Krull is shot beautifully. The medieval fantasy setting includes huge green valleys, forests and lakes. The Fire Mares, magical Clydesdale horses that can cover a thousand leagues in a day, are shot beautifully even though the obvious green screen effects are somewhat dated.
However, Krull also has some of the more unique visuals of any fantasy film. The Beast and his Black Fortress are monstrously beautiful. While the Slayers seem to be a bit derivative of the creature from Alien, the Beast’s design is suitably frightening. But the stand out is the Black Fortress.
Is the Fortress a castle? A spaceship? It’s a a little unclear, but it oddly works. Contrast this semi-futuristic structure with the traditionally medieval setting and you get one of the more unique sets to ever grace a fantasy film.
The jagged and blackened exterior conceals a surreal and shockingly beautiful interior. Smooth porcelain-like passages, walkways and rooms are the reverse. They hide ugly, organic spikes that can skewer our heroes. It’s a truly nightmarish place…but you can’t help but admire its odd beauty.

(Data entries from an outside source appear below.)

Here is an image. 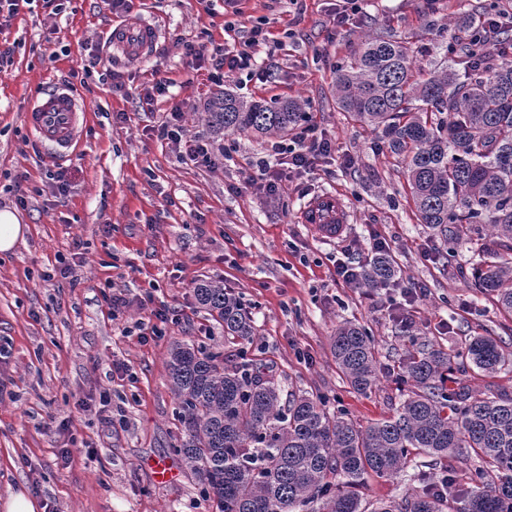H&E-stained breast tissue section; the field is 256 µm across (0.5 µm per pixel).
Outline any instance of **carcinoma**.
<instances>
[{
	"mask_svg": "<svg viewBox=\"0 0 512 512\" xmlns=\"http://www.w3.org/2000/svg\"><path fill=\"white\" fill-rule=\"evenodd\" d=\"M455 26L490 47L483 5L469 4ZM414 50L390 32L366 37L336 73V107L360 126L381 131L402 164L420 223L442 245L482 244L472 276L497 308L512 314V64L485 73L468 45L448 47V65L415 72ZM305 116L299 102L245 101L218 91L204 120L214 133L250 131L286 137ZM398 264L389 255L365 262L360 288H382ZM197 304L230 343L250 344L256 328L221 279L196 284ZM411 349L398 378L411 389L394 412L362 425L326 398L304 390L282 402L273 376L249 362L187 341L172 344L169 387L182 436L174 451L214 499L218 512H512V396L477 391L452 372L462 363L493 376L512 367V347L472 336L465 350L435 348L401 327ZM336 369L360 395L375 387L374 336L343 323L331 344ZM426 455L470 462L468 482L449 471L438 483L415 474L421 492L381 499L365 510L358 488L392 479Z\"/></svg>",
	"mask_w": 512,
	"mask_h": 512,
	"instance_id": "1",
	"label": "carcinoma"
}]
</instances>
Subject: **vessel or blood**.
Instances as JSON below:
<instances>
[{"label": "vessel or blood", "mask_w": 512, "mask_h": 512, "mask_svg": "<svg viewBox=\"0 0 512 512\" xmlns=\"http://www.w3.org/2000/svg\"><path fill=\"white\" fill-rule=\"evenodd\" d=\"M158 27L146 21H124L113 25L110 39L117 49L131 59L141 58L158 40ZM85 112L74 93L56 86L33 98L27 106L25 121L30 133L49 145L53 155H67L80 139ZM300 218L319 238L332 241L348 226V212L343 201L329 192L312 197Z\"/></svg>", "instance_id": "b4317fda"}]
</instances>
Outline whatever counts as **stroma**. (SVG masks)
<instances>
[{"label":"stroma","mask_w":512,"mask_h":512,"mask_svg":"<svg viewBox=\"0 0 512 512\" xmlns=\"http://www.w3.org/2000/svg\"><path fill=\"white\" fill-rule=\"evenodd\" d=\"M336 0H240L244 17L263 18L273 33L296 38L274 53L275 82L229 79L227 89L248 99L305 103L312 121L335 138L352 167L327 160L302 184L268 196L246 187L248 163L265 145L249 133L217 137L230 150L215 167L181 161L174 145L154 130L169 105L137 108V95L153 71L170 78L187 102L190 133L207 128L198 118L212 91L188 66L180 40L211 35L223 42L224 4L203 10L198 0H132L129 19H147L161 30L151 54L127 59L107 45L112 15L92 0H73L54 16L21 12L7 38L14 65L0 73V208H16L24 227L14 248L0 252V499L15 489L35 498L41 512H215L198 478L173 447L180 437L175 401L167 385L174 340L239 347L207 320L194 299L196 283L220 278L250 308L257 338L253 358L269 366L282 391L304 389L326 396L331 408L367 422L389 416L403 394L392 371L404 347L399 313H408L434 345L458 350L481 334L512 341V319L499 315L471 277L469 246L445 263L424 260L433 245L410 198L404 167L377 135L339 112L332 92L335 66L352 57L367 33L390 30L416 50V68L429 70L443 55H425L447 44V21L467 0H364L348 33L332 36L329 13ZM102 45L121 76L113 90L99 71L83 69L89 45ZM57 53L43 60L45 48ZM57 85L76 89L87 122L78 146L62 164L69 170L65 201L47 175L50 152L28 132L23 114L31 98ZM127 120H120V113ZM28 205L17 208L19 192ZM340 197L350 226L333 242L319 240L300 221L317 193ZM386 240L402 278L368 291L336 276L343 247L368 253ZM68 278L55 276L57 268ZM425 286L422 301L406 304L408 283ZM127 300L110 319L102 293ZM152 293L153 304L143 301ZM175 307L181 322L167 336L141 342L136 323L152 321L154 305ZM353 322L375 340L379 380L371 394L354 393L337 372L331 340L337 325ZM107 405H100V395ZM91 400L87 411L78 400ZM167 461L174 477L157 482L154 465Z\"/></svg>","instance_id":"1"}]
</instances>
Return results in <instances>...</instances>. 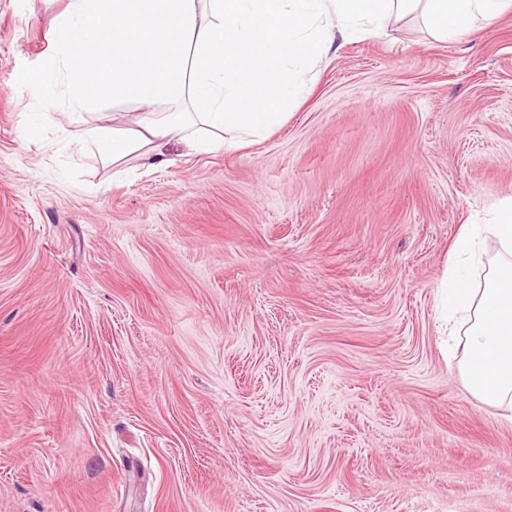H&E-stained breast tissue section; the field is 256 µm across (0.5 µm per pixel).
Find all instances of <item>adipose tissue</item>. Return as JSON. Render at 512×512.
<instances>
[{"label": "adipose tissue", "mask_w": 512, "mask_h": 512, "mask_svg": "<svg viewBox=\"0 0 512 512\" xmlns=\"http://www.w3.org/2000/svg\"><path fill=\"white\" fill-rule=\"evenodd\" d=\"M419 7L445 38L512 0H71L52 31L57 55L32 89L46 99L63 88L76 111L108 99L146 105L135 128L87 131L86 144L115 162L172 138L237 150L287 119L337 40L380 35ZM501 251L507 260L482 287L460 274ZM454 252L440 291L451 336L464 338L463 374L474 395L512 402V200L493 222L464 225Z\"/></svg>", "instance_id": "1"}]
</instances>
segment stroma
Segmentation results:
<instances>
[{
  "instance_id": "stroma-1",
  "label": "stroma",
  "mask_w": 512,
  "mask_h": 512,
  "mask_svg": "<svg viewBox=\"0 0 512 512\" xmlns=\"http://www.w3.org/2000/svg\"><path fill=\"white\" fill-rule=\"evenodd\" d=\"M69 0H0V512H512V414L446 357L464 225L512 198V11L330 51L236 151L65 150L28 78Z\"/></svg>"
}]
</instances>
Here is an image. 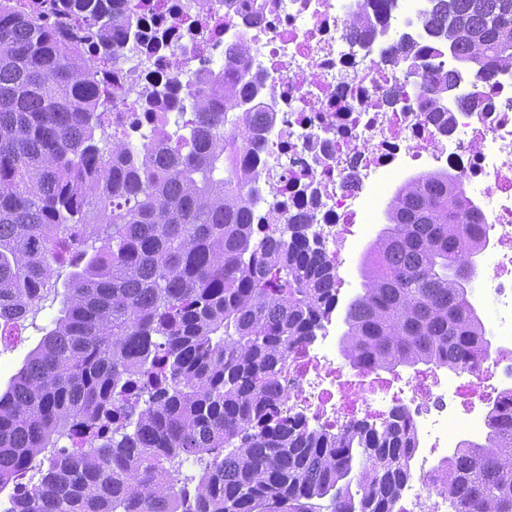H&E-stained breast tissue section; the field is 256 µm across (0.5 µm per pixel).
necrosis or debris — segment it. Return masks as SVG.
I'll list each match as a JSON object with an SVG mask.
<instances>
[{
	"label": "necrosis or debris",
	"instance_id": "necrosis-or-debris-1",
	"mask_svg": "<svg viewBox=\"0 0 512 512\" xmlns=\"http://www.w3.org/2000/svg\"><path fill=\"white\" fill-rule=\"evenodd\" d=\"M139 35L123 39L101 74V94L135 145L153 123L135 103L150 90L191 112L194 94L224 82L243 59L240 86L266 113L238 163L259 181L256 223L306 224L336 272L347 244L372 219L384 179L411 168L456 176L465 195L483 190L479 231L491 243L480 316L497 345L488 358L448 375L422 364L409 374L336 360L327 326L292 348L277 383L280 417L337 431L363 419H409L417 446L413 475L394 512H417L424 478L455 445V429L482 436L495 404L512 402V70L481 79L460 68L424 27L431 0H369L354 24L347 0H134ZM448 75V113L422 107L418 77ZM194 79L193 92L183 87Z\"/></svg>",
	"mask_w": 512,
	"mask_h": 512
}]
</instances>
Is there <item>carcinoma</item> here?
Listing matches in <instances>:
<instances>
[{
    "mask_svg": "<svg viewBox=\"0 0 512 512\" xmlns=\"http://www.w3.org/2000/svg\"><path fill=\"white\" fill-rule=\"evenodd\" d=\"M423 23L471 72L512 68V0H434ZM137 27L132 0L110 14L0 0V326L69 268L61 316L0 394L8 512H315L325 498L330 512H393L417 447L402 411L335 433L269 424L280 365L337 289L308 225L250 223L254 177L236 166L255 116L236 94L244 64L197 99L174 149L164 123L133 146L108 133L89 58L107 63ZM420 88L428 111L448 112V76ZM387 219L346 307L345 360L460 371L486 357L470 299L478 207L455 176L427 172ZM189 459L201 472L181 479ZM430 481L452 512H512V405Z\"/></svg>",
    "mask_w": 512,
    "mask_h": 512,
    "instance_id": "1",
    "label": "carcinoma"
}]
</instances>
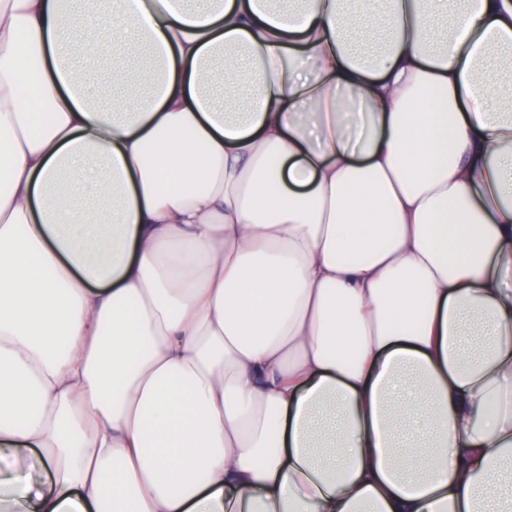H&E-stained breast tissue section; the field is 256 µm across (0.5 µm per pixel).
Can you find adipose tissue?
Masks as SVG:
<instances>
[{
    "mask_svg": "<svg viewBox=\"0 0 512 512\" xmlns=\"http://www.w3.org/2000/svg\"><path fill=\"white\" fill-rule=\"evenodd\" d=\"M229 496L512 512V0H0V512Z\"/></svg>",
    "mask_w": 512,
    "mask_h": 512,
    "instance_id": "1",
    "label": "adipose tissue"
}]
</instances>
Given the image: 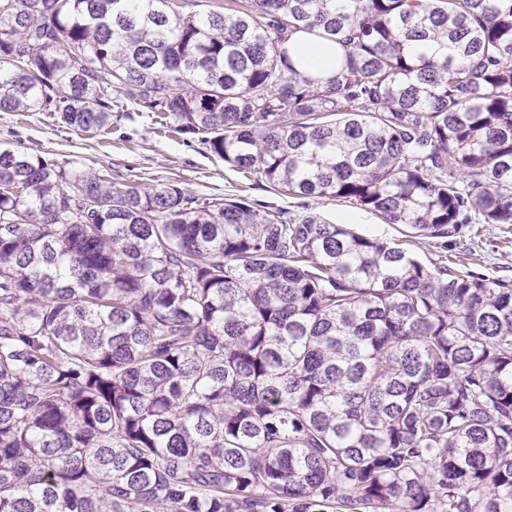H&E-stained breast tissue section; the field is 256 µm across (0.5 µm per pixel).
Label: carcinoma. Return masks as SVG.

And of course there is the infamous Glaive. The five-pointed throwing weapon is something of an icon for fantasy film fans. It’s so iconic that many believe the title refers to the Glaive. It’s design is truly unique, blending the troubling beauty of the Beast’s Black Fortress with the medieval aesthetic.
The supporting cast is actually pretty solid. Freddie Jones completely commits to Ynyr, and goes way over the top in many scenes but it fits the character. Bernard Bresslaw brings a mysterious stoicism to Rell the Cyclops and Alun Armstrong does a lot with very little as the bandit leader Torquil. Liam Neeson and Robbie Coltrane famously have bit roles in the film, portraying members of Torquil’s band. But there’s nothing special about their characters.
But the film’s leads are the film’s greatest weakness. Ken Marshall and Lysette Anthony aren’t bad acting wise, the roles themselves are boring. Colwyn does have an arc, starting out selfish but becoming a brave leader, but it’s an arc we’ve seen thousands of times before. He’s a dashing guy, but it’s a weirdly empty dashing. Lyssa is basically a damsel in distress and a bland one at that.
Their relationship is never truly developed and relies too heavily on the “love at first sight” trope. Remember the relationship between Faramir and Eowyn in the film version of The Return of the King? Literally just one scene of one look to establish a relationship between two minor characters? That’s basically what happens with Colwyn and Lyssa.
If we can’t buy into the main characters, the whole film can collapse. Torquil and his band of bandits…Rell the Cyclops…Hell, even the Ergo the Magnificent (David Battley) are more interesting to follow than Colwyn and Lyssa. In the end, Krull is simply a “Prince rescues the Princess from the Tower” that other films have honestly done better.
*THIS NEXT SECTION CONCERNS SPOILERS*
The only time Krull brings character, compelling storytelling and unique visuals together is when we meet the “Widow in the Web”. Ynyr seeks the guidance of the infamous Widow (Francesa Annis), an enchantress with a deadly reputation. The “Web” is guarded by a giant spider and everyone who goes to see the Widow never returns.
But this is not why Ynyr is hesitant to see the Widow. The two were once lovers, until she killed their only child. As punishment, The Widow is doomed to be a prisoner in the web. Freddie Jones and Francesca Annis do some solid work, as Jones tones it down a bit. The visuals are amazing to look at. The lair is an arachnophobe’s worst nightmare, covered with webs that could draw the spider, which is designed in a frightening way. The see through design is off putting and makes the spider seem more supernatural.
Honestly, I would have liked to have seen a movie about Ynyr and the Widow. It’s a unique angle that deserves more than a single scene.
*END OF SPOILERS*
I remember absolutely loving Krull when I was young. The Widow in the Web scene influenced my own creative writing, inspiring a film idea I held onto for several years. But sometimes you have to acknowledge the flaws of the things you love. This film will always have a special place in my heart and I think its visual style is something every fantasy film fan should check out. But the writer in me can’t ignore the lack of compelling characters.